Un sottile fil rouge unisce Quito – Bologna – Roma e… il resto del mondo. È a Quito, infatti, che nasce l’amore e la collaborazione artistica tra Amadeus Galiano ed Emilia Moncayo che li porterà, dopo diverse esperienze artistiche, in quel di Bologna. Ed è nella città emiliana che nel 2010 nascono i Minipony. Iniziano i concerti, arrivano i riconoscimenti e l’approdo alla romana SubSound Records diventa un fatto assolutamente naturale. E il motivo è sempre lo stesso: mentre c’è chi organizza carrozzoni televisivi per trovare le future stars, c’è chi si porta avanti col lavoro e ingaggia, senza paura, chi sperimenta, chi sa offrire una musica diversa, indipendente e libera dal music business. E se vogliamo dirla tutta, e se vogliamo guardare alla Storia, dobbiamo ammettere che: all’inizio era così. Lode dunque alla SubSound Records.
Torniamo a parlare dei Minipony e di Imago, loro album d’esordio. Sicuramente stonerà a tanti il nome scelto, ma possiamo assicurarvi che è una scelta voluta e in assoluta antitesi con quelle che sono le atmosfere musicali dell’album. Gli animali sono protagonisti dei testi esistenzialisti del duo e riferimenti li troviamo anche nei titoli ma… Il dolce, il tenero che suscita la parola minipony si spegne pochi secondi dopo aver pigiato il tasto play. Quando, cioè, una miscela esplosiva fatta di metal estremo, ritmi tribali, riff minimali, noise e canto growls assalgono l’ascoltatore.

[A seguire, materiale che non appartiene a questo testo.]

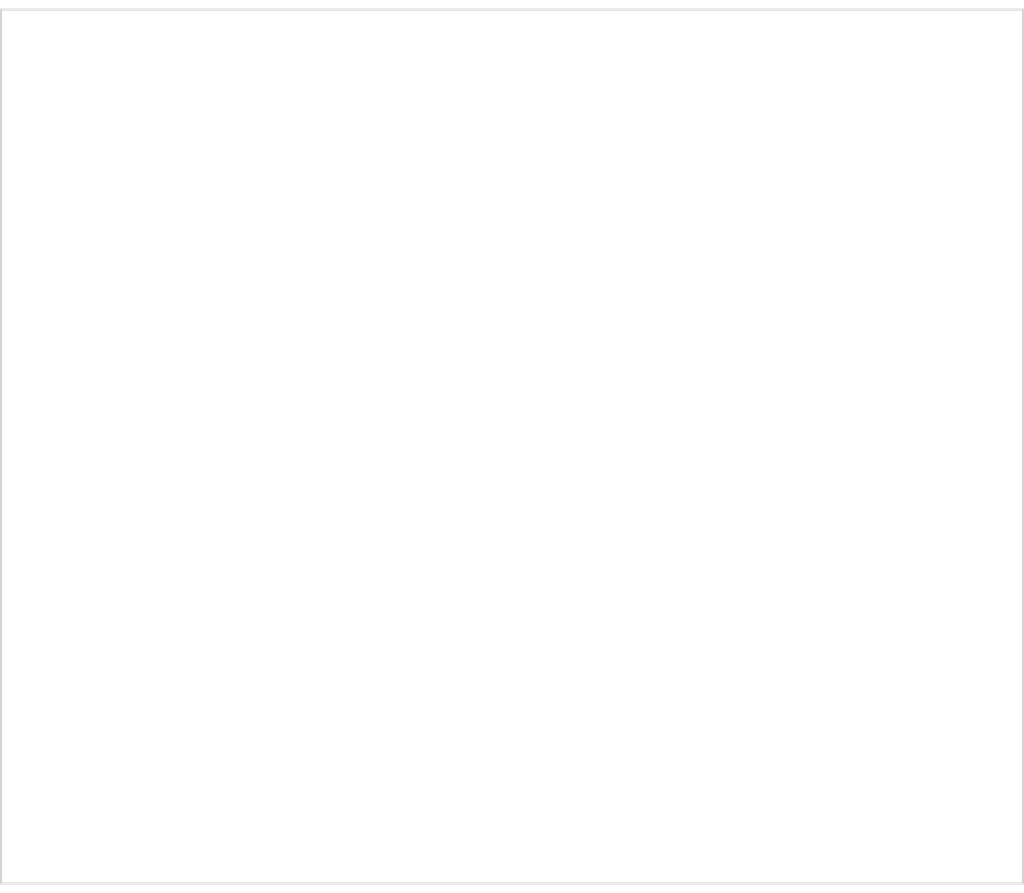
<source format=kicad_pcb>
(kicad_pcb (version 20211014) (generator pcbnew)

  (general
    (thickness 1.6)
  )

  (paper "A4")
  (layers
    (0 "F.Cu" signal)
    (31 "B.Cu" signal)
    (32 "B.Adhes" user "B.Adhesive")
    (33 "F.Adhes" user "F.Adhesive")
    (34 "B.Paste" user)
    (35 "F.Paste" user)
    (36 "B.SilkS" user "B.Silkscreen")
    (37 "F.SilkS" user "F.Silkscreen")
    (38 "B.Mask" user)
    (39 "F.Mask" user)
    (40 "Dwgs.User" user "User.Drawings")
    (41 "Cmts.User" user "User.Comments")
    (42 "Eco1.User" user "User.Eco1")
    (43 "Eco2.User" user "User.Eco2")
    (44 "Edge.Cuts" user)
    (45 "Margin" user)
    (46 "B.CrtYd" user "B.Courtyard")
    (47 "F.CrtYd" user "F.Courtyard")
    (48 "B.Fab" user)
    (49 "F.Fab" user)
    (50 "User.1" user)
    (51 "User.2" user)
    (52 "User.3" user)
    (53 "User.4" user)
    (54 "User.5" user)
    (55 "User.6" user)
    (56 "User.7" user)
    (57 "User.8" user)
    (58 "User.9" user)
  )

  (setup
    (pad_to_mask_clearance 0)
    (pcbplotparams
      (layerselection 0x00010fc_ffffffff)
      (disableapertmacros false)
      (usegerberextensions false)
      (usegerberattributes true)
      (usegerberadvancedattributes true)
      (creategerberjobfile true)
      (svguseinch false)
      (svgprecision 6)
      (excludeedgelayer true)
      (plotframeref false)
      (viasonmask false)
      (mode 1)
      (useauxorigin false)
      (hpglpennumber 1)
      (hpglpenspeed 20)
      (hpglpendiameter 15.000000)
      (dxfpolygonmode true)
      (dxfimperialunits true)
      (dxfusepcbnewfont true)
      (psnegative false)
      (psa4output false)
      (plotreference true)
      (plotvalue true)
      (plotinvisibletext false)
      (sketchpadsonfab false)
      (subtractmaskfromsilk false)
      (outputformat 1)
      (mirror false)
      (drillshape 1)
      (scaleselection 1)
      (outputdirectory "")
    )
  )

  (net 0 "")

  (footprint "MountingHole:MountingHole_3.2mm_M3" (layer "F.Cu") (at 43.06 3))

  (footprint "MountingHole:MountingHole_3.2mm_M3" (layer "F.Cu") (at 7.5 40.2))

  (footprint "MountingHole:MountingHole_3.2mm_M3" (layer "F.Cu") (at 7.5 3))

  (footprint "MountingHole:MountingHole_3.2mm_M3" (layer "F.Cu") (at 43.06 40.2))

  (gr_line (start 50.5 0) (end 50.5 43.2) (layer "Edge.Cuts") (width 0.1) (tstamp 14be568d-2e52-4aed-b81b-dddc75cbdd07))
  (gr_line (start 0 43.2) (end 0 0) (layer "Edge.Cuts") (width 0.1) (tstamp 159574a9-ecec-48bb-adb0-3dc9e65d4e79))
  (gr_line (start 0 0) (end 50.5 0) (layer "Edge.Cuts") (width 0.1) (tstamp 7a879184-fad8-4feb-afb5-86fe8d34f1f7))
  (gr_line (start 50.5 43.2) (end 0 43.2) (layer "Edge.Cuts") (width 0.1) (tstamp bc3f6e1f-c81e-4889-865a-0e223a5a22e2))

)

</source>
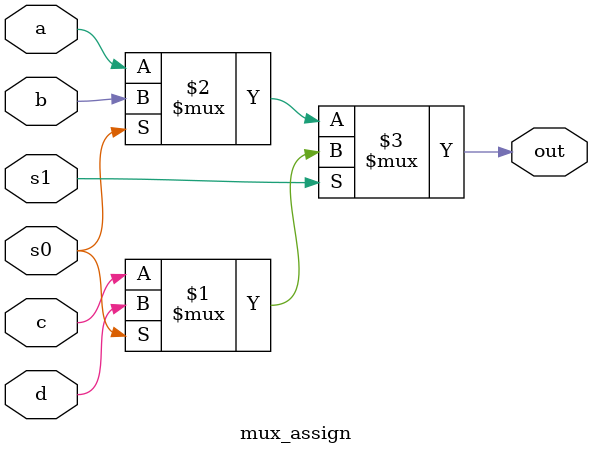
<source format=v>
module mux_assign ( input a, 
						  input b, 
						  input c, 
						  input d, 
						  input s0, s1,
						  output out); 
	assign out = s1 ? (s0 ? d : c) : (s0 ? b : a); 
endmodule

</source>
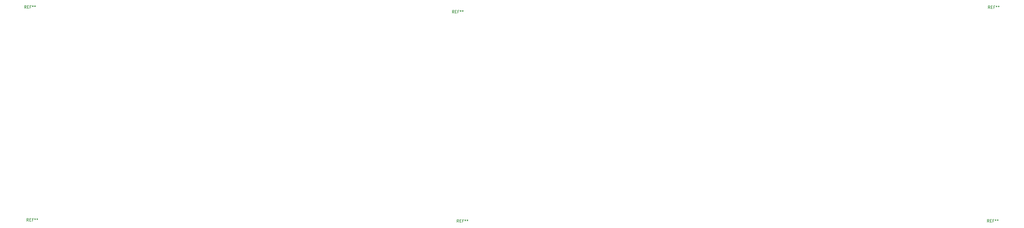
<source format=gbr>
%TF.GenerationSoftware,KiCad,Pcbnew,7.0.1*%
%TF.CreationDate,2023-07-11T18:08:57-07:00*%
%TF.ProjectId,switchplate,73776974-6368-4706-9c61-74652e6b6963,rev?*%
%TF.SameCoordinates,Original*%
%TF.FileFunction,Legend,Top*%
%TF.FilePolarity,Positive*%
%FSLAX46Y46*%
G04 Gerber Fmt 4.6, Leading zero omitted, Abs format (unit mm)*
G04 Created by KiCad (PCBNEW 7.0.1) date 2023-07-11 18:08:57*
%MOMM*%
%LPD*%
G01*
G04 APERTURE LIST*
%ADD10C,0.150000*%
G04 APERTURE END LIST*
D10*
%TO.C,REF\u002A\u002A*%
X120436667Y-132132620D02*
X120103334Y-131656429D01*
X119865239Y-132132620D02*
X119865239Y-131132620D01*
X119865239Y-131132620D02*
X120246191Y-131132620D01*
X120246191Y-131132620D02*
X120341429Y-131180239D01*
X120341429Y-131180239D02*
X120389048Y-131227858D01*
X120389048Y-131227858D02*
X120436667Y-131323096D01*
X120436667Y-131323096D02*
X120436667Y-131465953D01*
X120436667Y-131465953D02*
X120389048Y-131561191D01*
X120389048Y-131561191D02*
X120341429Y-131608810D01*
X120341429Y-131608810D02*
X120246191Y-131656429D01*
X120246191Y-131656429D02*
X119865239Y-131656429D01*
X120865239Y-131608810D02*
X121198572Y-131608810D01*
X121341429Y-132132620D02*
X120865239Y-132132620D01*
X120865239Y-132132620D02*
X120865239Y-131132620D01*
X120865239Y-131132620D02*
X121341429Y-131132620D01*
X122103334Y-131608810D02*
X121770001Y-131608810D01*
X121770001Y-132132620D02*
X121770001Y-131132620D01*
X121770001Y-131132620D02*
X122246191Y-131132620D01*
X122770001Y-131132620D02*
X122770001Y-131370715D01*
X122531906Y-131275477D02*
X122770001Y-131370715D01*
X122770001Y-131370715D02*
X123008096Y-131275477D01*
X122627144Y-131561191D02*
X122770001Y-131370715D01*
X122770001Y-131370715D02*
X122912858Y-131561191D01*
X123531906Y-131132620D02*
X123531906Y-131370715D01*
X123293811Y-131275477D02*
X123531906Y-131370715D01*
X123531906Y-131370715D02*
X123770001Y-131275477D01*
X123389049Y-131561191D02*
X123531906Y-131370715D01*
X123531906Y-131370715D02*
X123674763Y-131561191D01*
X308116667Y-56332620D02*
X307783334Y-55856429D01*
X307545239Y-56332620D02*
X307545239Y-55332620D01*
X307545239Y-55332620D02*
X307926191Y-55332620D01*
X307926191Y-55332620D02*
X308021429Y-55380239D01*
X308021429Y-55380239D02*
X308069048Y-55427858D01*
X308069048Y-55427858D02*
X308116667Y-55523096D01*
X308116667Y-55523096D02*
X308116667Y-55665953D01*
X308116667Y-55665953D02*
X308069048Y-55761191D01*
X308069048Y-55761191D02*
X308021429Y-55808810D01*
X308021429Y-55808810D02*
X307926191Y-55856429D01*
X307926191Y-55856429D02*
X307545239Y-55856429D01*
X308545239Y-55808810D02*
X308878572Y-55808810D01*
X309021429Y-56332620D02*
X308545239Y-56332620D01*
X308545239Y-56332620D02*
X308545239Y-55332620D01*
X308545239Y-55332620D02*
X309021429Y-55332620D01*
X309783334Y-55808810D02*
X309450001Y-55808810D01*
X309450001Y-56332620D02*
X309450001Y-55332620D01*
X309450001Y-55332620D02*
X309926191Y-55332620D01*
X310450001Y-55332620D02*
X310450001Y-55570715D01*
X310211906Y-55475477D02*
X310450001Y-55570715D01*
X310450001Y-55570715D02*
X310688096Y-55475477D01*
X310307144Y-55761191D02*
X310450001Y-55570715D01*
X310450001Y-55570715D02*
X310592858Y-55761191D01*
X311211906Y-55332620D02*
X311211906Y-55570715D01*
X310973811Y-55475477D02*
X311211906Y-55570715D01*
X311211906Y-55570715D02*
X311450001Y-55475477D01*
X311069049Y-55761191D02*
X311211906Y-55570715D01*
X311211906Y-55570715D02*
X311354763Y-55761191D01*
X-31553332Y-131722620D02*
X-31886665Y-131246429D01*
X-32124760Y-131722620D02*
X-32124760Y-130722620D01*
X-32124760Y-130722620D02*
X-31743808Y-130722620D01*
X-31743808Y-130722620D02*
X-31648570Y-130770239D01*
X-31648570Y-130770239D02*
X-31600951Y-130817858D01*
X-31600951Y-130817858D02*
X-31553332Y-130913096D01*
X-31553332Y-130913096D02*
X-31553332Y-131055953D01*
X-31553332Y-131055953D02*
X-31600951Y-131151191D01*
X-31600951Y-131151191D02*
X-31648570Y-131198810D01*
X-31648570Y-131198810D02*
X-31743808Y-131246429D01*
X-31743808Y-131246429D02*
X-32124760Y-131246429D01*
X-31124760Y-131198810D02*
X-30791427Y-131198810D01*
X-30648570Y-131722620D02*
X-31124760Y-131722620D01*
X-31124760Y-131722620D02*
X-31124760Y-130722620D01*
X-31124760Y-130722620D02*
X-30648570Y-130722620D01*
X-29886665Y-131198810D02*
X-30219998Y-131198810D01*
X-30219998Y-131722620D02*
X-30219998Y-130722620D01*
X-30219998Y-130722620D02*
X-29743808Y-130722620D01*
X-29219998Y-130722620D02*
X-29219998Y-130960715D01*
X-29458093Y-130865477D02*
X-29219998Y-130960715D01*
X-29219998Y-130960715D02*
X-28981903Y-130865477D01*
X-29362855Y-131151191D02*
X-29219998Y-130960715D01*
X-29219998Y-130960715D02*
X-29077141Y-131151191D01*
X-28458093Y-130722620D02*
X-28458093Y-130960715D01*
X-28696188Y-130865477D02*
X-28458093Y-130960715D01*
X-28458093Y-130960715D02*
X-28219998Y-130865477D01*
X-28600950Y-131151191D02*
X-28458093Y-130960715D01*
X-28458093Y-130960715D02*
X-28315236Y-131151191D01*
X307786667Y-132082620D02*
X307453334Y-131606429D01*
X307215239Y-132082620D02*
X307215239Y-131082620D01*
X307215239Y-131082620D02*
X307596191Y-131082620D01*
X307596191Y-131082620D02*
X307691429Y-131130239D01*
X307691429Y-131130239D02*
X307739048Y-131177858D01*
X307739048Y-131177858D02*
X307786667Y-131273096D01*
X307786667Y-131273096D02*
X307786667Y-131415953D01*
X307786667Y-131415953D02*
X307739048Y-131511191D01*
X307739048Y-131511191D02*
X307691429Y-131558810D01*
X307691429Y-131558810D02*
X307596191Y-131606429D01*
X307596191Y-131606429D02*
X307215239Y-131606429D01*
X308215239Y-131558810D02*
X308548572Y-131558810D01*
X308691429Y-132082620D02*
X308215239Y-132082620D01*
X308215239Y-132082620D02*
X308215239Y-131082620D01*
X308215239Y-131082620D02*
X308691429Y-131082620D01*
X309453334Y-131558810D02*
X309120001Y-131558810D01*
X309120001Y-132082620D02*
X309120001Y-131082620D01*
X309120001Y-131082620D02*
X309596191Y-131082620D01*
X310120001Y-131082620D02*
X310120001Y-131320715D01*
X309881906Y-131225477D02*
X310120001Y-131320715D01*
X310120001Y-131320715D02*
X310358096Y-131225477D01*
X309977144Y-131511191D02*
X310120001Y-131320715D01*
X310120001Y-131320715D02*
X310262858Y-131511191D01*
X310881906Y-131082620D02*
X310881906Y-131320715D01*
X310643811Y-131225477D02*
X310881906Y-131320715D01*
X310881906Y-131320715D02*
X311120001Y-131225477D01*
X310739049Y-131511191D02*
X310881906Y-131320715D01*
X310881906Y-131320715D02*
X311024763Y-131511191D01*
X118769167Y-57912620D02*
X118435834Y-57436429D01*
X118197739Y-57912620D02*
X118197739Y-56912620D01*
X118197739Y-56912620D02*
X118578691Y-56912620D01*
X118578691Y-56912620D02*
X118673929Y-56960239D01*
X118673929Y-56960239D02*
X118721548Y-57007858D01*
X118721548Y-57007858D02*
X118769167Y-57103096D01*
X118769167Y-57103096D02*
X118769167Y-57245953D01*
X118769167Y-57245953D02*
X118721548Y-57341191D01*
X118721548Y-57341191D02*
X118673929Y-57388810D01*
X118673929Y-57388810D02*
X118578691Y-57436429D01*
X118578691Y-57436429D02*
X118197739Y-57436429D01*
X119197739Y-57388810D02*
X119531072Y-57388810D01*
X119673929Y-57912620D02*
X119197739Y-57912620D01*
X119197739Y-57912620D02*
X119197739Y-56912620D01*
X119197739Y-56912620D02*
X119673929Y-56912620D01*
X120435834Y-57388810D02*
X120102501Y-57388810D01*
X120102501Y-57912620D02*
X120102501Y-56912620D01*
X120102501Y-56912620D02*
X120578691Y-56912620D01*
X121102501Y-56912620D02*
X121102501Y-57150715D01*
X120864406Y-57055477D02*
X121102501Y-57150715D01*
X121102501Y-57150715D02*
X121340596Y-57055477D01*
X120959644Y-57341191D02*
X121102501Y-57150715D01*
X121102501Y-57150715D02*
X121245358Y-57341191D01*
X121864406Y-56912620D02*
X121864406Y-57150715D01*
X121626311Y-57055477D02*
X121864406Y-57150715D01*
X121864406Y-57150715D02*
X122102501Y-57055477D01*
X121721549Y-57341191D02*
X121864406Y-57150715D01*
X121864406Y-57150715D02*
X122007263Y-57341191D01*
X-32363332Y-56242620D02*
X-32696665Y-55766429D01*
X-32934760Y-56242620D02*
X-32934760Y-55242620D01*
X-32934760Y-55242620D02*
X-32553808Y-55242620D01*
X-32553808Y-55242620D02*
X-32458570Y-55290239D01*
X-32458570Y-55290239D02*
X-32410951Y-55337858D01*
X-32410951Y-55337858D02*
X-32363332Y-55433096D01*
X-32363332Y-55433096D02*
X-32363332Y-55575953D01*
X-32363332Y-55575953D02*
X-32410951Y-55671191D01*
X-32410951Y-55671191D02*
X-32458570Y-55718810D01*
X-32458570Y-55718810D02*
X-32553808Y-55766429D01*
X-32553808Y-55766429D02*
X-32934760Y-55766429D01*
X-31934760Y-55718810D02*
X-31601427Y-55718810D01*
X-31458570Y-56242620D02*
X-31934760Y-56242620D01*
X-31934760Y-56242620D02*
X-31934760Y-55242620D01*
X-31934760Y-55242620D02*
X-31458570Y-55242620D01*
X-30696665Y-55718810D02*
X-31029998Y-55718810D01*
X-31029998Y-56242620D02*
X-31029998Y-55242620D01*
X-31029998Y-55242620D02*
X-30553808Y-55242620D01*
X-30029998Y-55242620D02*
X-30029998Y-55480715D01*
X-30268093Y-55385477D02*
X-30029998Y-55480715D01*
X-30029998Y-55480715D02*
X-29791903Y-55385477D01*
X-30172855Y-55671191D02*
X-30029998Y-55480715D01*
X-30029998Y-55480715D02*
X-29887141Y-55671191D01*
X-29268093Y-55242620D02*
X-29268093Y-55480715D01*
X-29506188Y-55385477D02*
X-29268093Y-55480715D01*
X-29268093Y-55480715D02*
X-29029998Y-55385477D01*
X-29410950Y-55671191D02*
X-29268093Y-55480715D01*
X-29268093Y-55480715D02*
X-29125236Y-55671191D01*
%TD*%
M02*

</source>
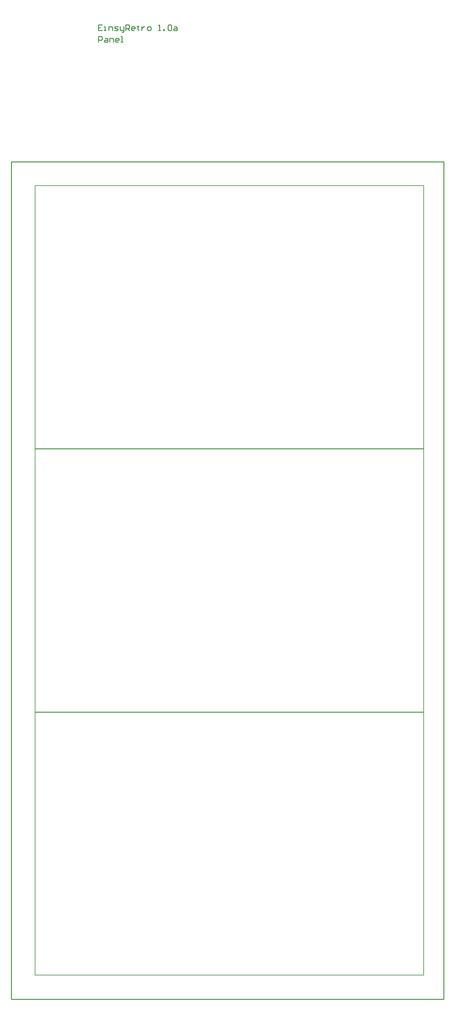
<source format=gm1>
G04 Layer_Color=16711935*
%FSLAX24Y24*%
%MOIN*%
G70*
G01*
G75*
%ADD12C,0.0100*%
%ADD14C,0.0080*%
G54D12*
X0Y0D02*
Y89016D01*
X46000D01*
Y0D02*
Y89016D01*
X0Y0D02*
X45928D01*
X9650Y103600D02*
X9250D01*
Y103000D01*
X9650D01*
X9250Y103300D02*
X9450D01*
X9850Y103000D02*
X10050D01*
X9950D01*
Y103400D01*
X9850D01*
X10350Y103000D02*
Y103400D01*
X10650D01*
X10750Y103300D01*
Y103000D01*
X10949D02*
X11249D01*
X11349Y103100D01*
X11249Y103200D01*
X11049D01*
X10949Y103300D01*
X11049Y103400D01*
X11349D01*
X11549D02*
Y103100D01*
X11649Y103000D01*
X11949D01*
Y102900D01*
X11849Y102800D01*
X11749D01*
X11949Y103000D02*
Y103400D01*
X12149Y103000D02*
Y103600D01*
X12449D01*
X12549Y103500D01*
Y103300D01*
X12449Y103200D01*
X12149D01*
X12349D02*
X12549Y103000D01*
X13049D02*
X12849D01*
X12749Y103100D01*
Y103300D01*
X12849Y103400D01*
X13049D01*
X13149Y103300D01*
Y103200D01*
X12749D01*
X13449Y103500D02*
Y103400D01*
X13349D01*
X13549D01*
X13449D01*
Y103100D01*
X13549Y103000D01*
X13849Y103400D02*
Y103000D01*
Y103200D01*
X13948Y103300D01*
X14048Y103400D01*
X14148D01*
X14548Y103000D02*
X14748D01*
X14848Y103100D01*
Y103300D01*
X14748Y103400D01*
X14548D01*
X14448Y103300D01*
Y103100D01*
X14548Y103000D01*
X15648D02*
X15848D01*
X15748D01*
Y103600D01*
X15648Y103500D01*
X16148Y103000D02*
Y103100D01*
X16248D01*
Y103000D01*
X16148D01*
X16648Y103500D02*
X16748Y103600D01*
X16948D01*
X17047Y103500D01*
Y103100D01*
X16948Y103000D01*
X16748D01*
X16648Y103100D01*
Y103500D01*
X17347Y103400D02*
X17547D01*
X17647Y103300D01*
Y103000D01*
X17347D01*
X17247Y103100D01*
X17347Y103200D01*
X17647D01*
X9250Y101750D02*
Y102350D01*
X9550D01*
X9650Y102250D01*
Y102050D01*
X9550Y101950D01*
X9250D01*
X9950Y102150D02*
X10150D01*
X10250Y102050D01*
Y101750D01*
X9950D01*
X9850Y101850D01*
X9950Y101950D01*
X10250D01*
X10450Y101750D02*
Y102150D01*
X10750D01*
X10849Y102050D01*
Y101750D01*
X11349D02*
X11149D01*
X11049Y101850D01*
Y102050D01*
X11149Y102150D01*
X11349D01*
X11449Y102050D01*
Y101950D01*
X11049D01*
X11649Y101750D02*
X11849D01*
X11749D01*
Y102350D01*
X11649D01*
G54D14*
X43880Y2542D02*
Y30495D01*
X2542Y2542D02*
Y30495D01*
Y2542D02*
X43880D01*
X2542Y30495D02*
X43880D01*
X43880Y30534D02*
Y58487D01*
X2542Y30534D02*
Y58487D01*
Y30534D02*
X43880D01*
X2542Y58487D02*
X43880D01*
X43880Y58526D02*
Y86479D01*
X2542Y58526D02*
Y86479D01*
Y58526D02*
X43880D01*
X2542Y86479D02*
X43880D01*
M02*

</source>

Una miscela esplosiva che, come tutte le miscele, ha molti punti di contatto col passato e spunti creativi interessanti, che la proiettano in contesti nuovi. Prima di lasciarci, andiamo all’altro capo del fil rouge: resto del mondo. Il progetto, come spero avrete capito al di là dei gusti personali, è molto interessante e i riscontri ottenuti sono ottimi. Ottimi al punto che i Minipony hanno iniziato un lungo tour promozionale che li porterà in Sud America e negli Stati Uniti.
Per chi volesse scoprire le sonorità di questa band, il consiglio è quello di andare sul sito della SubSound Records e tenere a mente uno di questi numeri: 1000 cd, 200 vinili neri e 100 vinili bianchi.